Agence France-Presse (AFP) is launching a website to fight disinformation in Hungary, just three months before elections that will determine Orbán’s grip on power – however, experts remain sceptical.
lakmusz.hu, the first fact-checking website in Hungary, was launched on Tuesday (11 January) as the result of an EU project with an initial duration of 15 months. The European Commission awarded it to France’s state-owned news agency AFP, Hungarian website 444.hu and the Media Universalis Foundation.
AFP will mostly provide training and know-how to a team of local journalists from an investigative background. In recent years, the AFP has developed an international network of fact-checkers. In Hungary, the agency is Facebook’s leading partner in the fight against disinformation.
“We are proud to be participating in this innovative initiative to help in the fight against disinformation in Europe, a major challenge for our democracies,” said AFP Global News Director Phil Chetwynd.
Hungarians will head to the polls on 3 April in what promise to be the closest elections in more than a decade, since Hungarian Prime Minister Viktor Orbán’s Fidesz came to power in 2010 with a two-thirds parliamentary majority.
Since then, Fidesz has passed a number of laws concerning the media, including the 2010 controversial media law. Most recently, Orbán’s government passed a legislative ban on content “promoting or portraying” homosexuality or sexual reassignment to minors in media.
Following the fall of the communist regime, Hungary’s media market become largely diversified with the entry of international players from Germany and European countries. The situation started to reverse after the financial crisis in 2008, combined with global trends such as plunging ad revenues and the sharp rise of online platforms.
As a result, many international media groups left the media market, precisely at a time when Viktor Orbán’s government and businessmen close to him started to exercise increasing influence over the media sector.
However, there might be some recent signs of that trend reversing, as AFP is not the only international media increasingly active in Hungary. US-funded Radio Free Europe/Radio Liberty relaunched operations in September 2020. German broadcaster RTL, one of the few foreign operators that did not leave the country, launched a news programme.
In spite of that, Dr Gábor Polyák, an associate professor at the University of Pécs, considers that these initiatives can do little to remedy structural issues in the Hungarian media market, which is largely distorted by public funding and politically-allocated advertising.
For Polyák, the core of the issue is that the government made the media sector economically unattractive, something reflected in the type of international media that are active in the country.
“They are not market players.
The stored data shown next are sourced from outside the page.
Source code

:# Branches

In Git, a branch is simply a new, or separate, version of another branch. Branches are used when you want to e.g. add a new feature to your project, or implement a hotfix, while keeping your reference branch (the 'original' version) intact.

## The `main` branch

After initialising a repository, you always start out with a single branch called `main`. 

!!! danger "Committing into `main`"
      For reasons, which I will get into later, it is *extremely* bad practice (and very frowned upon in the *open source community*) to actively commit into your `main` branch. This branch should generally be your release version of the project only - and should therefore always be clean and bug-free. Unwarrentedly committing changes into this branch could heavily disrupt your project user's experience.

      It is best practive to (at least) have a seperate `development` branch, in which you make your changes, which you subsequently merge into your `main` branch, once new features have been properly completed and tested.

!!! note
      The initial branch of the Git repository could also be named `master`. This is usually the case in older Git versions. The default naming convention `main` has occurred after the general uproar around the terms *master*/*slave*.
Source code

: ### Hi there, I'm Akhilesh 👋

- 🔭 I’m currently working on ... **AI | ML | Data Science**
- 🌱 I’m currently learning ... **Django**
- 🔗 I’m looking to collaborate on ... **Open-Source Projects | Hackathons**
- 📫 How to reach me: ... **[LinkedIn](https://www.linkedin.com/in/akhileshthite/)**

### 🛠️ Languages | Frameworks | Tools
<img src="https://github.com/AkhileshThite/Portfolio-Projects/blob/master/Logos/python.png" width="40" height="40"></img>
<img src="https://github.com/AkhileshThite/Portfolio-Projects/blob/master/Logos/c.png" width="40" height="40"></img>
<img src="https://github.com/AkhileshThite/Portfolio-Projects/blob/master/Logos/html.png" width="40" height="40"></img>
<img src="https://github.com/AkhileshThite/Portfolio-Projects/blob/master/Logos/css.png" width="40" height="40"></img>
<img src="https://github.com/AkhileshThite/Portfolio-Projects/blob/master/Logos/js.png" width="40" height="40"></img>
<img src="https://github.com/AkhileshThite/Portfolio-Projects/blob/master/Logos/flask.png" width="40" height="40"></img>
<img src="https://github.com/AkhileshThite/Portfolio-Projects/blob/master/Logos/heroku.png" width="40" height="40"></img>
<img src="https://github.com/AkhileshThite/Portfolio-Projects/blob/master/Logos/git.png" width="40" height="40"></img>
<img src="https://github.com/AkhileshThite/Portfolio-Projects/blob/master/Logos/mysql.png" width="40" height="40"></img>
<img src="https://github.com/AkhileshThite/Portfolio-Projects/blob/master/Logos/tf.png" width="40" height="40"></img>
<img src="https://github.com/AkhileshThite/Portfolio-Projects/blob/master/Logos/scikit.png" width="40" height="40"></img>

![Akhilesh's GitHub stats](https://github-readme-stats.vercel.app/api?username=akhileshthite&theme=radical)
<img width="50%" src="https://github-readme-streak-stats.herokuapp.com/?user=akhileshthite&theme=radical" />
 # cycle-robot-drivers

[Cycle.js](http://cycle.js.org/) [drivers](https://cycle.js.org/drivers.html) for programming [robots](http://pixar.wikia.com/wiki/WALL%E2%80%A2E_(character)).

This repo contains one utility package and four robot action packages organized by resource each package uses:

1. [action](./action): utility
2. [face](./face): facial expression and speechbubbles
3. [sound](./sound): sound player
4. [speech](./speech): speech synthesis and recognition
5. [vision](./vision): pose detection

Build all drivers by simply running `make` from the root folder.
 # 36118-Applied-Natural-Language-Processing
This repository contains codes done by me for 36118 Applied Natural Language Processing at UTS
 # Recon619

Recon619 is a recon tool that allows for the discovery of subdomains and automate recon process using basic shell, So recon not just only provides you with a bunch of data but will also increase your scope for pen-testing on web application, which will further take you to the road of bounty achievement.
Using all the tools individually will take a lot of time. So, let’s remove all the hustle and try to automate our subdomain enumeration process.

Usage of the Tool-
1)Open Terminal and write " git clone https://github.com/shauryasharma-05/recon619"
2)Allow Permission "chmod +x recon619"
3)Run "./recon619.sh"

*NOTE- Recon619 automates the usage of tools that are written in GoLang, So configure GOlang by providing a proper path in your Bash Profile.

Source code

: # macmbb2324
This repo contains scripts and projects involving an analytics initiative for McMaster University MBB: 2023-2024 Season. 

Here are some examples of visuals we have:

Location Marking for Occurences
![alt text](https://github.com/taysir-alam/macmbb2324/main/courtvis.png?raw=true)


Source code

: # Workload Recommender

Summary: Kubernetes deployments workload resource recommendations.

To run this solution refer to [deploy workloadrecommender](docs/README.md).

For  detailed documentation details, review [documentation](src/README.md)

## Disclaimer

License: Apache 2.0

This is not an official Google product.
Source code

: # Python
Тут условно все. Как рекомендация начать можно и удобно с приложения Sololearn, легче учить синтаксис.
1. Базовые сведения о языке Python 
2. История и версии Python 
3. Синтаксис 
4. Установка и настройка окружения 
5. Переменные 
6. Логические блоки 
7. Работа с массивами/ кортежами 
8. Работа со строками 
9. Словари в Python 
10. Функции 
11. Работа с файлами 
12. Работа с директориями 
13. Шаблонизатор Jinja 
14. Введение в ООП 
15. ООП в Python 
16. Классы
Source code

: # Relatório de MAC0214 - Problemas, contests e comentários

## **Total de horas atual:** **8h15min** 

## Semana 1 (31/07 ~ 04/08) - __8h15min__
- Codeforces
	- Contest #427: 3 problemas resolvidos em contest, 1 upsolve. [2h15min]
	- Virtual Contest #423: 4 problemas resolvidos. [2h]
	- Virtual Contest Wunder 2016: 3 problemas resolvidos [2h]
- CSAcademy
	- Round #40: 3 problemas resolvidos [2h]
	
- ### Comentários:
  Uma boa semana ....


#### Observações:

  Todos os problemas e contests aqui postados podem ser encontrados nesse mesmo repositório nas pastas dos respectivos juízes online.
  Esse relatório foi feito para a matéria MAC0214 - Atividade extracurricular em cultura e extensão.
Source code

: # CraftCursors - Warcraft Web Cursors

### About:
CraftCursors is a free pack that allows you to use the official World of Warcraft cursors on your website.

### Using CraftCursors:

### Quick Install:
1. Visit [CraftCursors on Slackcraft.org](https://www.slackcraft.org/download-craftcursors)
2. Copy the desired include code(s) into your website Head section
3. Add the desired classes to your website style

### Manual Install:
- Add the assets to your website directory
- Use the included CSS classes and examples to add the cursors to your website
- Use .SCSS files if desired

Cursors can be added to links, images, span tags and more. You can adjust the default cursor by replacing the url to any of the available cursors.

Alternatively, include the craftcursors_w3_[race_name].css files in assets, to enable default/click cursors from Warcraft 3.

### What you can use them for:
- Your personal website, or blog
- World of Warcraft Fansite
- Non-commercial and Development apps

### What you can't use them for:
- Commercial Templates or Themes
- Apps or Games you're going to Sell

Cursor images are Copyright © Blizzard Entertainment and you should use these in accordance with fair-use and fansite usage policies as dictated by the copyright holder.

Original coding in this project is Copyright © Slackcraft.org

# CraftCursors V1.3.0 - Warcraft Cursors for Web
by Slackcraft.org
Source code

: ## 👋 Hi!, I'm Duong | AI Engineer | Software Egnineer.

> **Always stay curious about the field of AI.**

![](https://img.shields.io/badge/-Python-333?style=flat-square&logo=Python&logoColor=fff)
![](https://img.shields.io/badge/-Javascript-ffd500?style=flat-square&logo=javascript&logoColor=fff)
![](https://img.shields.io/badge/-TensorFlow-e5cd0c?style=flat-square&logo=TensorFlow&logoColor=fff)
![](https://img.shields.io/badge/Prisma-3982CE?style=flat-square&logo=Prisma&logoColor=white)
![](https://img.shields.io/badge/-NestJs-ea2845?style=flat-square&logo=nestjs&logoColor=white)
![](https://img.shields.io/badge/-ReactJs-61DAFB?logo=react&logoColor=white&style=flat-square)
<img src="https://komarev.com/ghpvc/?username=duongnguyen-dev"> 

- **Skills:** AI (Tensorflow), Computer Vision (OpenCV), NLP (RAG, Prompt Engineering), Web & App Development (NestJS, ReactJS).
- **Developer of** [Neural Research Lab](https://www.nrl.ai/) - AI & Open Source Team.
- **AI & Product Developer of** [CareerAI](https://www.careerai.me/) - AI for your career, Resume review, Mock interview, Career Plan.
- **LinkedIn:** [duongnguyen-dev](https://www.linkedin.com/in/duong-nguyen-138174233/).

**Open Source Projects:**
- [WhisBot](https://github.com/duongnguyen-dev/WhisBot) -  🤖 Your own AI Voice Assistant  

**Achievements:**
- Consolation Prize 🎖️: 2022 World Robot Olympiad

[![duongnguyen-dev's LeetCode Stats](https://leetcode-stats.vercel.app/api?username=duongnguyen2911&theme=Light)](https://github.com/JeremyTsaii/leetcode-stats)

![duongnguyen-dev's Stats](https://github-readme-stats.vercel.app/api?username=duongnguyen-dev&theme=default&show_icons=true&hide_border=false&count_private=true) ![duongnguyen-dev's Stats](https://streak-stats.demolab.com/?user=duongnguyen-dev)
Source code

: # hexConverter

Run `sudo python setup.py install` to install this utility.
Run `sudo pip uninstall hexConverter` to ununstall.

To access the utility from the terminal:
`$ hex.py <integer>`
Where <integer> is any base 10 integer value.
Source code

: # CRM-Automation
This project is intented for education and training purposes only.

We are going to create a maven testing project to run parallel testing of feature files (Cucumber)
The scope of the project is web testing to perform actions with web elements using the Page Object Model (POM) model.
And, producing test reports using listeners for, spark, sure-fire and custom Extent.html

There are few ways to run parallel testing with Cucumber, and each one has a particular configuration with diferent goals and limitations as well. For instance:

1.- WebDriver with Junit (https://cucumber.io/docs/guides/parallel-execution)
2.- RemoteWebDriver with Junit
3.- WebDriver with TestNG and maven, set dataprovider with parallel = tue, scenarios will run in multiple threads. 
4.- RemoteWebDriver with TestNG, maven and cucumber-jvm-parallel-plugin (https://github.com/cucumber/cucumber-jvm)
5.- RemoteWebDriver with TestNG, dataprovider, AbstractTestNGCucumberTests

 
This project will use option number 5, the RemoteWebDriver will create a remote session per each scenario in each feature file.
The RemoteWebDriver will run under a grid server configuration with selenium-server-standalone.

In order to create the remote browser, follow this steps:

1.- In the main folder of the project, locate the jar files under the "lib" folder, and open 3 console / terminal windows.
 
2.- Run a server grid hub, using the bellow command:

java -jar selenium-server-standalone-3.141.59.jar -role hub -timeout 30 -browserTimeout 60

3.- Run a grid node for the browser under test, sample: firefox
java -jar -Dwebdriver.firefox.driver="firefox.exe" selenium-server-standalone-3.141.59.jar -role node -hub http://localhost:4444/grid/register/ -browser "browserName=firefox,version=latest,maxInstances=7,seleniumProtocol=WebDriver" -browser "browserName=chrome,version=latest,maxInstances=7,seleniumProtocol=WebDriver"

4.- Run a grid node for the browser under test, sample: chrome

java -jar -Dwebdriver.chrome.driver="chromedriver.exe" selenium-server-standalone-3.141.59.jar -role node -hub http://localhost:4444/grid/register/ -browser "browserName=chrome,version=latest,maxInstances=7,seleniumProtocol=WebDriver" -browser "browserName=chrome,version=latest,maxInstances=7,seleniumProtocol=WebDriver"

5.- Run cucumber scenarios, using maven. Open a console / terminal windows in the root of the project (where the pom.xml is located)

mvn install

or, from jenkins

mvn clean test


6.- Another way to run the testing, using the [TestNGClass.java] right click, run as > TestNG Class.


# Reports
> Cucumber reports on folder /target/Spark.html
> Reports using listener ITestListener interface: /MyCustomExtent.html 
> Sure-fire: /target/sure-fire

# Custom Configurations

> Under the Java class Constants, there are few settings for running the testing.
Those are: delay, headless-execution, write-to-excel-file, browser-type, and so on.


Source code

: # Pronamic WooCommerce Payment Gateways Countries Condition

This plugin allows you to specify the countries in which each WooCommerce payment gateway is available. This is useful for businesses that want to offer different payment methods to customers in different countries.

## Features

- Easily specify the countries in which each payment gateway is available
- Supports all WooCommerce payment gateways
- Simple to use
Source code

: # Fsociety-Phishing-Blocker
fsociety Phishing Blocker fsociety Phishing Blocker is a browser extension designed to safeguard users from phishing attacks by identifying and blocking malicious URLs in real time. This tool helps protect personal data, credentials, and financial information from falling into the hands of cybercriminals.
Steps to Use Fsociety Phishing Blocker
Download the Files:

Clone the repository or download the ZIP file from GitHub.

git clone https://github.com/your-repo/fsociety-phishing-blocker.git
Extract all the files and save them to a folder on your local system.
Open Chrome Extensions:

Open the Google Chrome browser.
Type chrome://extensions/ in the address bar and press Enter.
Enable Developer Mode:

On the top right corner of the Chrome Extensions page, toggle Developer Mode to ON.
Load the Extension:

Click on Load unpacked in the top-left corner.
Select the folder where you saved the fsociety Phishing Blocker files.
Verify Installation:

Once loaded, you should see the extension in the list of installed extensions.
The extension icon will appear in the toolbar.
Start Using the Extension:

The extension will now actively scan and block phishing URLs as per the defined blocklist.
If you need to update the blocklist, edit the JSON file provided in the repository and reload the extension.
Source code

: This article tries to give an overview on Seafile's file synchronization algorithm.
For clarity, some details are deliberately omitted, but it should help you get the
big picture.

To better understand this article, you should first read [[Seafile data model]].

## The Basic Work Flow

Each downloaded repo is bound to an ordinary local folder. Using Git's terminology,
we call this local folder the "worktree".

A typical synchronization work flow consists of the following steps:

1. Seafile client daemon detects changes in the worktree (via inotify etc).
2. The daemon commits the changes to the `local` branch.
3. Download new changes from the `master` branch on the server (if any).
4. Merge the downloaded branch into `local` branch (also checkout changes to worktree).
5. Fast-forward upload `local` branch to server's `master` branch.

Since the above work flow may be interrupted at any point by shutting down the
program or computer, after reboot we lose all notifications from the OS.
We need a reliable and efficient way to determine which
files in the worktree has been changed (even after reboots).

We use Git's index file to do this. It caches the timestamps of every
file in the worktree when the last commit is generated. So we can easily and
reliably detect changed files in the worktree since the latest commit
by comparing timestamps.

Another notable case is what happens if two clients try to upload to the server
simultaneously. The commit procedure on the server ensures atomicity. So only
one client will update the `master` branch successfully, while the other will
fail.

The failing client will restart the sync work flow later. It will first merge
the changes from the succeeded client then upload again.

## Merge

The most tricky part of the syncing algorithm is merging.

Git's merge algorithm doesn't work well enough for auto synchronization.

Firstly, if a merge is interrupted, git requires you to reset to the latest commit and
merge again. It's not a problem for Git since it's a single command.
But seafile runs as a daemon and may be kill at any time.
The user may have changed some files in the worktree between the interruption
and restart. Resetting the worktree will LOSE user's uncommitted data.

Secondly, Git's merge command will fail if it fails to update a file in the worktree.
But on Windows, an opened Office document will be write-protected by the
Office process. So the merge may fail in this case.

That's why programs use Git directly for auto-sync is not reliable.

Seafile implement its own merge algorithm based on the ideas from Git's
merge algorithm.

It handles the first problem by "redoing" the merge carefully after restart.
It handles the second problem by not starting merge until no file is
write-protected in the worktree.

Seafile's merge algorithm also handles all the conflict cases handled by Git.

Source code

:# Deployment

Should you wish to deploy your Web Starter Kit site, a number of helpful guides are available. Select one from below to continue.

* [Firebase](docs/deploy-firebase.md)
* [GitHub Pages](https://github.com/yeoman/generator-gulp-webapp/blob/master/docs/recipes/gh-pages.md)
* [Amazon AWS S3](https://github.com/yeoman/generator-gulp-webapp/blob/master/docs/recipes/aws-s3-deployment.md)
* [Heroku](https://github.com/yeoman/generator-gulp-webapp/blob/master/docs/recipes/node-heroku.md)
They don’t risk anything because they are funded by the US or German government,” he added.
The aim of the fact-checking project is to examine public statements or information that can have a significant influence on public discourse, paying particular attention to politicians and public figures.
Yacine Le Forestier, AFP’s Deputy Director for Europe, told EURACTIV that “the project is not about having a conflict with authorities or criticising the government.”
Nevertheless, the first articles of the website show that it is in a collision course with the Fidesz-led government, and some pro-government media already labelled it as an agent of George Soros, the Hungarian billionaire often targeted for conspiracy theories.
Polyák notes that in such a politicised context initiatives such as Lakmusz “have no chance to reach the Fidesz voters.”
“This is a misunderstanding of the whole Hungarian situation after 12 years,” he said, stressing that the issue in Hungary is not the lack of good journalistic content, but that the media system is so polarised that pro-government supporters will not listen to critical voices.
Polyák contributed to the filing of two complaints before the European Commission regarding the use of public money, which have so far not led to any action, allegedly because the EU executive does not believe it has a strong enough case to defend it in court.
“They don’t have to have any new regulation. These are based on the European competition law that is used from day to day, but not regarding Hungary,” the academic concluded.
Meanwhile, the Commission maintains that it is unable to act on the complaints and would need new powers to intervene.
“This frustration that we can not do anything through competition rules leads us [to] think about better rules,” Values Commissioner Vera Jourova said last year.
Instead, the European executive promised to come up with a legislative proposal by the third quarter of 2022.
The so-called European Media Freedom Act is supposed to “improve transparency, accountability and independence around actions affecting media freedom and pluralism”.